Al Fatebenefratelli, dibattito su: “Efficacia, Aderenza, Sostenibilità. Le Nuove Sfide dell’Oncologia di Oggi”

Martedì 21 Maggio 2019 – ore 14.00, presso il Centro Congressi Ospedale Sacro Cuore di Gesù Fatebenefratelli di Benevento.

La sopravvivenza media della popolazione italiana affetta da malattie neoplastiche è aumentata nel corso degli anni.
Secondo il più recente rapporto AIOM – Airtum sui tumori in Italia, nel 2015 le persone vive dopo una diagnosi di tumore erano 3.037.127, ovvero il 5% dell’intera popolazione italiana, con una sopravvivenza media a cinque anni dalla diagnosi di un tumore maligno del 57% fra gli uomini e del 63% fra le donne.
Parallelamente, cresce la ricerca sui nuovi farmaci oncologici, che rappresentano il 30% del totale.

Di questo si parlerà nell’incontro organizzato martedì 21 Maggio a partire dalle ore 14.00, presso il Centro Congressi Ospedale Sacro Cuore di Gesù Fatebenefratelli di Benevento.
Tema della giornata organizzata dall’Unità Operativa Oncologica del FBF sarà “EFFICACIA, ADERENZA, SOSTENIBILITA’:LE NUOVE SFIDE DELL’ONCOLOGIA DI OGGI”.

Negli ultimi anni – ha dichiarato il coordinatore scientifico Antonio Febbraro – si parla sempre più spesso di sostenibilità finanziaria del sistema e di equilibrio di bilancio pubblico in riferimento alla sanità.
I progressi fatti dalla medicina, sia in ambito diagnostico che terapeutico, hanno certamente portato dei risultati straordinari in termini di salute per i malati di cancro, dall’altro però sono cambiati e aumentati i bisogni di salute ed i servizi di assistenza per loro ed i familiari.

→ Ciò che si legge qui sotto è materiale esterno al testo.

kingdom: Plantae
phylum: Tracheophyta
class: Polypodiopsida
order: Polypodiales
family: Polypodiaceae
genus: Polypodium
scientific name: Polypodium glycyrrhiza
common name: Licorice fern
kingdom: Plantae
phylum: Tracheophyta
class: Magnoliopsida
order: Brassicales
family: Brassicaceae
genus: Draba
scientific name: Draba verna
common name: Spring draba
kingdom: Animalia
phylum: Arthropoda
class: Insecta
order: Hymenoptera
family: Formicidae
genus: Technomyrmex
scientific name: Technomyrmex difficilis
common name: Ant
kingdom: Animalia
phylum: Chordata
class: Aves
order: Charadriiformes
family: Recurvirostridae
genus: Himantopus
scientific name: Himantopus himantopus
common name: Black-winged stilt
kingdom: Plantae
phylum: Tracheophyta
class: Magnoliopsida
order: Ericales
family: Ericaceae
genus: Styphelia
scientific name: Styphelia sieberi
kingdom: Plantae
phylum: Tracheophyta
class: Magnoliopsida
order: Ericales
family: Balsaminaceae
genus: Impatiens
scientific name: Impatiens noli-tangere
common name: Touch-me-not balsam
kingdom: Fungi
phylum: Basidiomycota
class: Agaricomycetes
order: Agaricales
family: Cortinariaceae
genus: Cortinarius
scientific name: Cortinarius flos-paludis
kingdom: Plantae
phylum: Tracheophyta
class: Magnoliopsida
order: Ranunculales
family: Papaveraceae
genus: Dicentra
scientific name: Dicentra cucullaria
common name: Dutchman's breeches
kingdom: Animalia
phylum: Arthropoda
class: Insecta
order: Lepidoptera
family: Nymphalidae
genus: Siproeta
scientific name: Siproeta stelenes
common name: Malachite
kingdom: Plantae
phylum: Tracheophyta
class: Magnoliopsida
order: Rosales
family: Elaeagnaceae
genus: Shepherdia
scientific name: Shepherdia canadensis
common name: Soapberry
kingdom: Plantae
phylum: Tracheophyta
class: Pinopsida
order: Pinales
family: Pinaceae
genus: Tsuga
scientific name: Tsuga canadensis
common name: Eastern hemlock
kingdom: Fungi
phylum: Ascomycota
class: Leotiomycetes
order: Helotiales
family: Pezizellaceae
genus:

La peculiarità di questo incontro , afferma il dott. Antonio Febbraro , direttore della UOC di Oncologia , è rappresentata dal fatto che per la prima volta si confronteranno su queste problematiche le Oncologie dei quattro Ospedali della Provincia Religiosa dell’Ordine Ospedaliero di San Giovanni di Dio, e cioè Benevento, Napoli, Palermo e Roma , con il loro rappresentanti oncologi, farmacisti, amministrativi e di direzione sanitaria; un momento quindi di discussione ma anche di amichevole incontro tra operatori sanitari che, pur appartenendo alla stessa famiglia ospedaliera, vivono quotidianamente realtà diverse non solo dal punto di vista sociosanitario , ma anche da quello normativo e regolatorio regionale.